Death in Her Hands
- U.S. first edition cover
- Author: Ottessa Moshfegh
- Audio read by: Ann Marie Lee
- Language: English
- Genre: Psychological fiction; suspense fiction; mystery fiction;
- Publisher: Penguin Press
- Publication date: June 23, 2020
- Publication place: United States
- Media type: Print, e-book, audiobook
- Pages: 272
- ISBN: 978-1-9848-7935-6 (hardcover)
- OCLC: 1110450886
- Dewey Decimal: 813/.6
- LC Class: PS3613.O77936 D43 2020

= Death in Her Hands =

2020 novel by Ottessa Moshfegh

Death in Her Hands is a 2020 novel by Ottessa Moshfegh.

==Synopsis==

Vesta Gul, a 72-year-old widow, is walking her dog in the woods and finds a note that reads: "Her name was Magda.

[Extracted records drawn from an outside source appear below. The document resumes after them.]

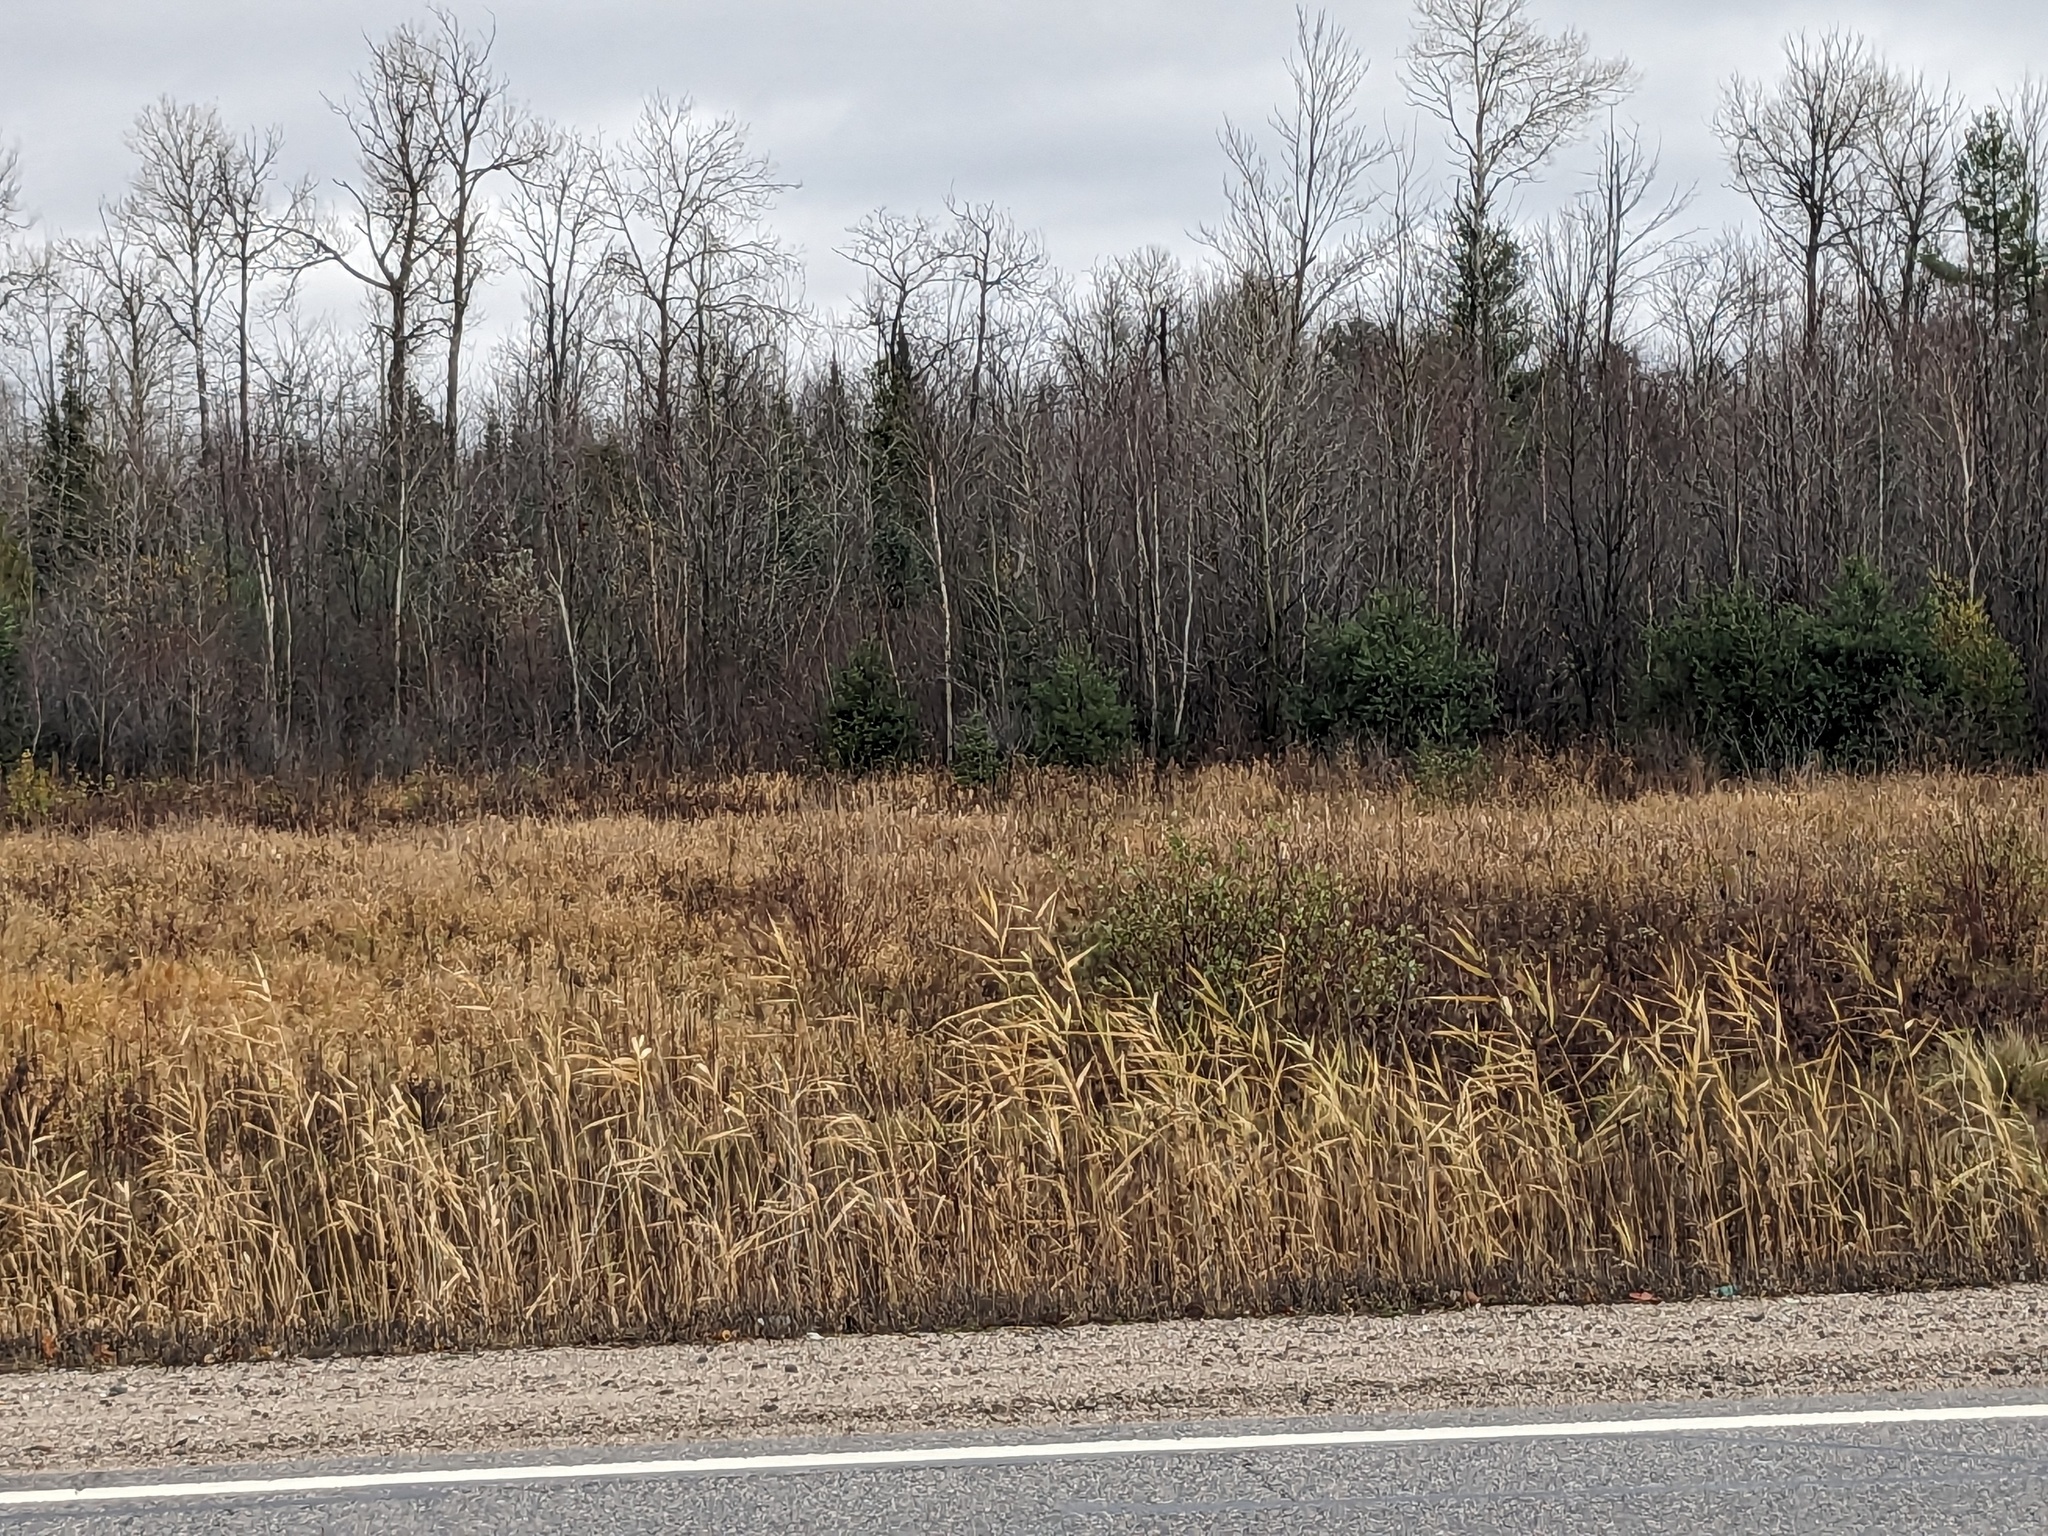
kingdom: Plantae
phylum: Tracheophyta
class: Liliopsida
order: Poales
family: Poaceae
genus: Phragmites
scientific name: Phragmites australis
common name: Common reed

Nobody will ever know who killed her. It wasn't me. Here is her dead body." However, no body is in sight. Vesta becomes obsessed with discovering who Magda was and the circumstances surrounding her death.

==Background==
Death in Her Hands was originally scheduled to be published by Penguin Press on April 21, 2020, but was postponed due to the COVID-19 pandemic. The novel was ultimately published by Penguin Press on June 23, 2020.

==Reception==
In its starred review, Kirkus Reviews called it an "eerie and affecting satire of the detective novel."

In a mixed review, Publishers Weekly criticized the novel's narrative as being overly unreliable and wrote that the novel "lacks the devious, provocative fun of Moshfegh's other work".